Si nous reprenons notre opposition entre l’expérience et le savoir, ici le patient se trouve réculer devant l’irruption d’ « un savoir » le concernant. « L’impossibilité de supporter les effets de signification induit un refus de savoir particulièrement marqué [...] des sujets [...] vivant dans la crainte permanente d’une résurgence brutale des phénomènes psychotiques » (Sauvagnat (F), A propos des conceptions déficitaristes des troubles schizophréniques, Sciences et fictions, Psychanalyse et recherches universitaires, Presses Universitaires de Rennes, 1999).

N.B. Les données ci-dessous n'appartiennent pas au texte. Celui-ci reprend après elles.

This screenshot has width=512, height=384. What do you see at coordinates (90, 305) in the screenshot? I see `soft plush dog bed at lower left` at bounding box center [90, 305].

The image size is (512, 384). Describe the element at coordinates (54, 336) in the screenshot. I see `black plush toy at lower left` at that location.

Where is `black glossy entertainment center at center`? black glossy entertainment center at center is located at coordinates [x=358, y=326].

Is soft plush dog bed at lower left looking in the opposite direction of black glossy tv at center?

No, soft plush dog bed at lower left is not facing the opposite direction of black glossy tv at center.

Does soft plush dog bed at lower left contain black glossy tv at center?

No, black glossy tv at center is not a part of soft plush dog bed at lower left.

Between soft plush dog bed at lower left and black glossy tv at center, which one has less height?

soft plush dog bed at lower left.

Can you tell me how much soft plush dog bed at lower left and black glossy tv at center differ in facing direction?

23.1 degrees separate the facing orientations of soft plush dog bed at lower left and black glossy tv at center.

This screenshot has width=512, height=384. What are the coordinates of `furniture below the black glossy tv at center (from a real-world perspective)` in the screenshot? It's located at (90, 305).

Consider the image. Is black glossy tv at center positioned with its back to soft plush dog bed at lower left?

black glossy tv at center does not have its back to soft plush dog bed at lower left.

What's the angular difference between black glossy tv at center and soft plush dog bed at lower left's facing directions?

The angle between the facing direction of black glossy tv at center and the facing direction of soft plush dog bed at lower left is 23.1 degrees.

P1, Période d’inquiétude, Mort du sujet chez Schreber, délire paranoïde

Le Président Schreber présente tout au long de l’année 1893 ce qu’il appelle les « miracles », les « branchements des nerfs divins », les « rayons », la « déréalisation », « les expériences de volupté » et les pollutions nocturnes. La « phénoménologie de la jouissance » suit une course folle et sans limites. Elle exige une activité mentale épuisante pour le Président qui affirme « le sentiment d'avoir à résoudre une des plus graves difficultés qui jamais furent posées à un être humain ». Cette jouissance du corps qui le féminise lui est intolérable, persécutive, insensée, et il lui faut coûte que coûte faire quelque chose de ce qu’il advient. Il se révolte.

Magnan évoque bien dans la période d’inquiétude la forte instabilité de ce vécu délirant : «ils doutent, hésitent, restent flottants au milieu d’idées variées, acceptées d’abord, repoussées ensuite ». On sait que Scherber se fracasse le crâne contre les murs de sa chambre où il ést isolé. Magnan nous présente une vignette clinique aussi instable et désespérée. C’est le cas d'un malade qui se dit « temporalisé », néologisme avec lequel il signifie sa féminisation: 

« Sa fiancée avait glissé dans son corps par un orifice de la région temporale, superposant ses organes aux siens, les yeux aux yeux, le nez au nez, l'ombilic à l'ombilic, etc.., et, comme il se trouvait dans un service d'hommes, cette double personnalité, homme et jeune fille, le mettait dans le plus grand embarras. Au moment de lever et du coucher, il s'empressait, avec la pudeur d'une jeune fille, de tirer sa chemise et de se coucher; il avait habituellement dans le service une attitude spéciale: il tenait constamment ses jambes croisées pour protéger sa virginité ». P2, Phase Interprétative, Délire de Persécution Paranoïaque, Eviration et sacrifice chez Schreber.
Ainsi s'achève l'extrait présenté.